→ Instructions to follow:
Excluding images, repeat the data exactly as given.

Material provided Start Marker

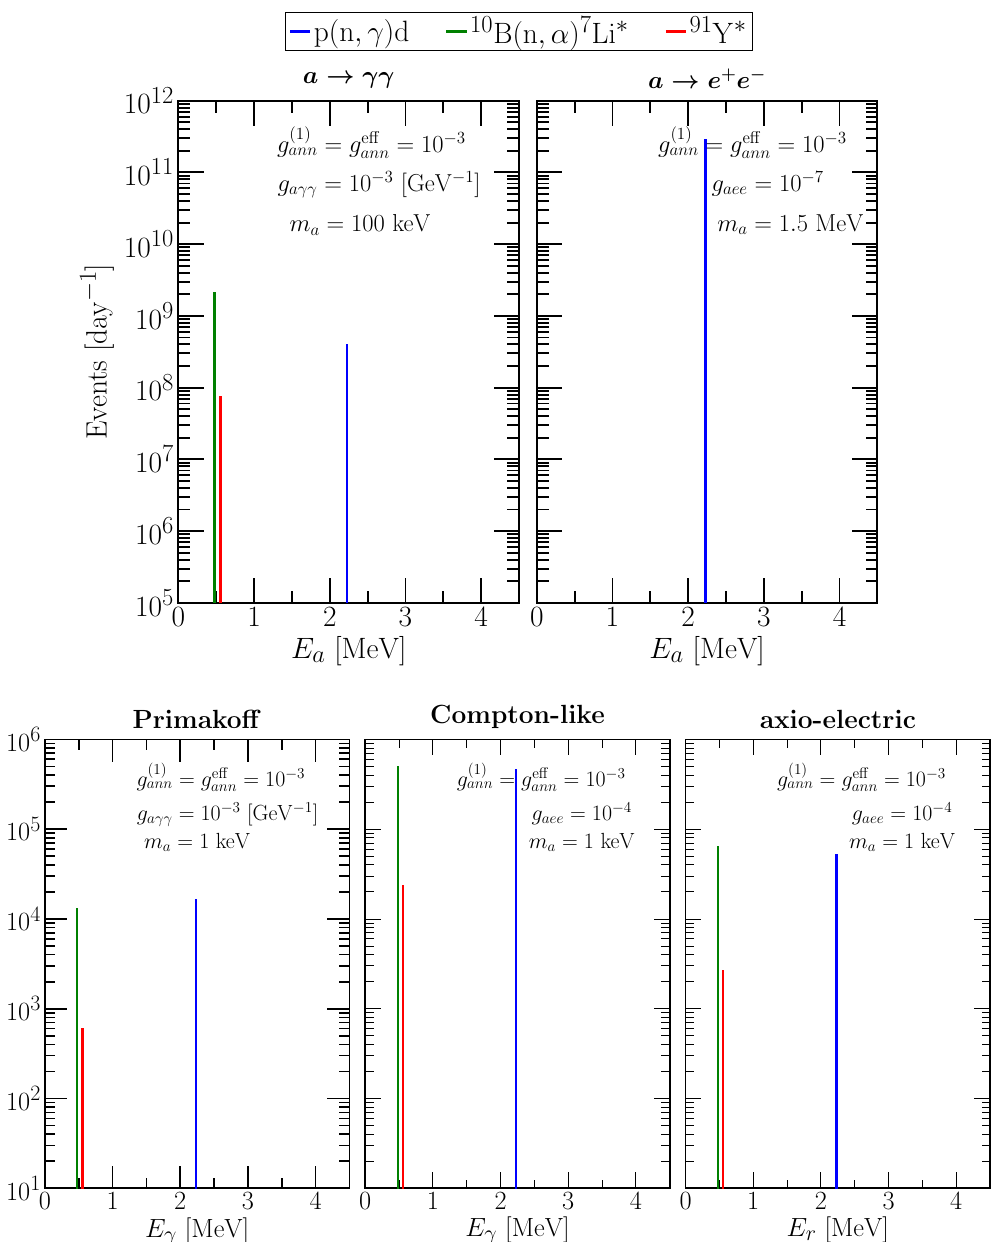
Figure 9 . Event yields for ALP production through magnetic transitions and detection through: decays a → γγ and a → e + e − (left and right upper graphs), inverse-Primakoff scattering a + N → γ + N (left lower graph), Compton-like scattering a + e → γ + e (middle lower graph) and axio- electric absorption a + e + Z → γ + e + Z (right lower graph). The event yield has been calculated for a 4 GW reactor power plant assuming L = 10 m. Here, g eff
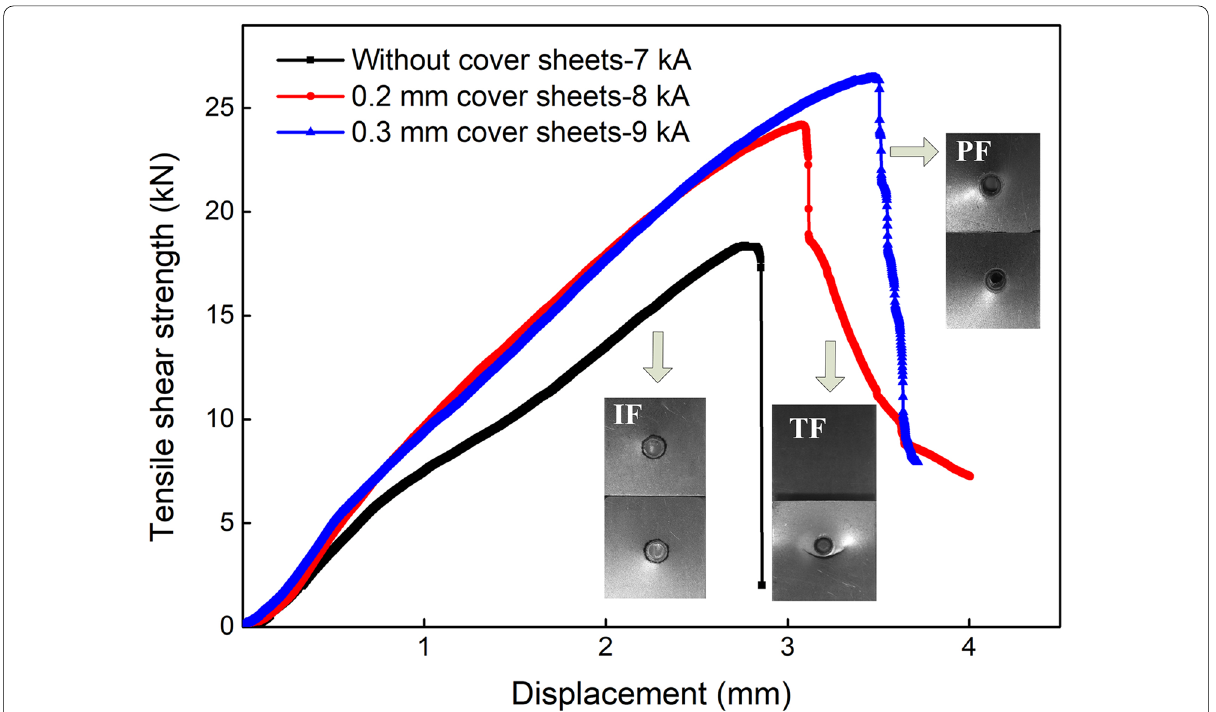
Figure 3 Typical tensile shear curves of joints with and without cover sheets under critical welding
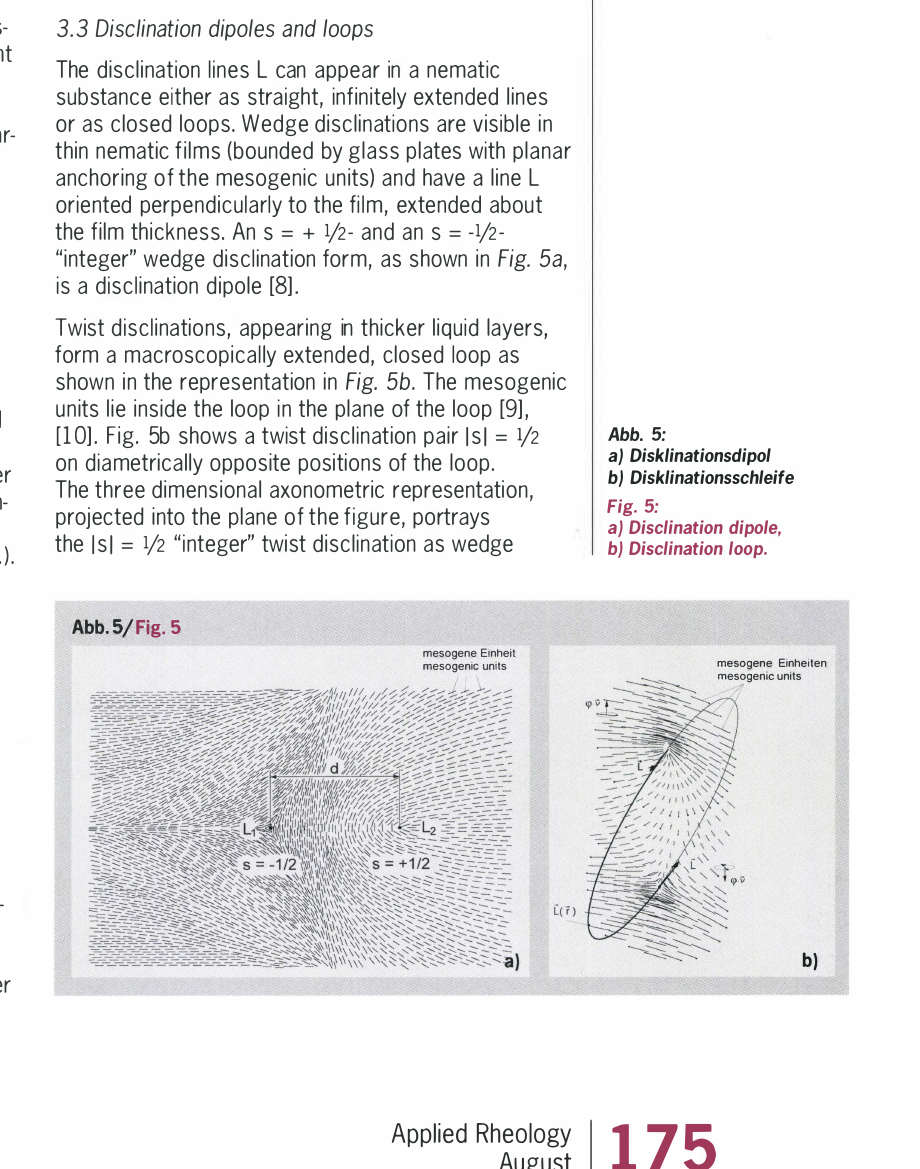
Fig. 4: a} Volterra process for curved twist disclinations, b) Configuration of mesogenic units at the Burgers circuit around the line L for a planar s = + ljz "integer" twist disclination.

Material provided End Marker

→ Your solution:
Figure 9 . Event yields for ALP production through magnetic transitions and detection through: decays a → γγ and a → e + e − (left and right upper graphs), inverse-Primakoff scattering a + N → γ + N (left lower graph), Compton-like scattering a + e → γ + e (middle lower graph) and axio- electric absorption a + e + Z → γ + e + Z (right lower graph). The event yield has been calculated for a 4 GW reactor power plant assuming L = 10 m. Here, g eff
Figure 3 Typical tensile shear curves of joints with and without cover sheets under critical welding
Fig. 4: a} Volterra process for curved twist disclinations, b) Configuration of mesogenic units at the Burgers circuit around the line L for a planar s = + ljz "integer" twist disclination.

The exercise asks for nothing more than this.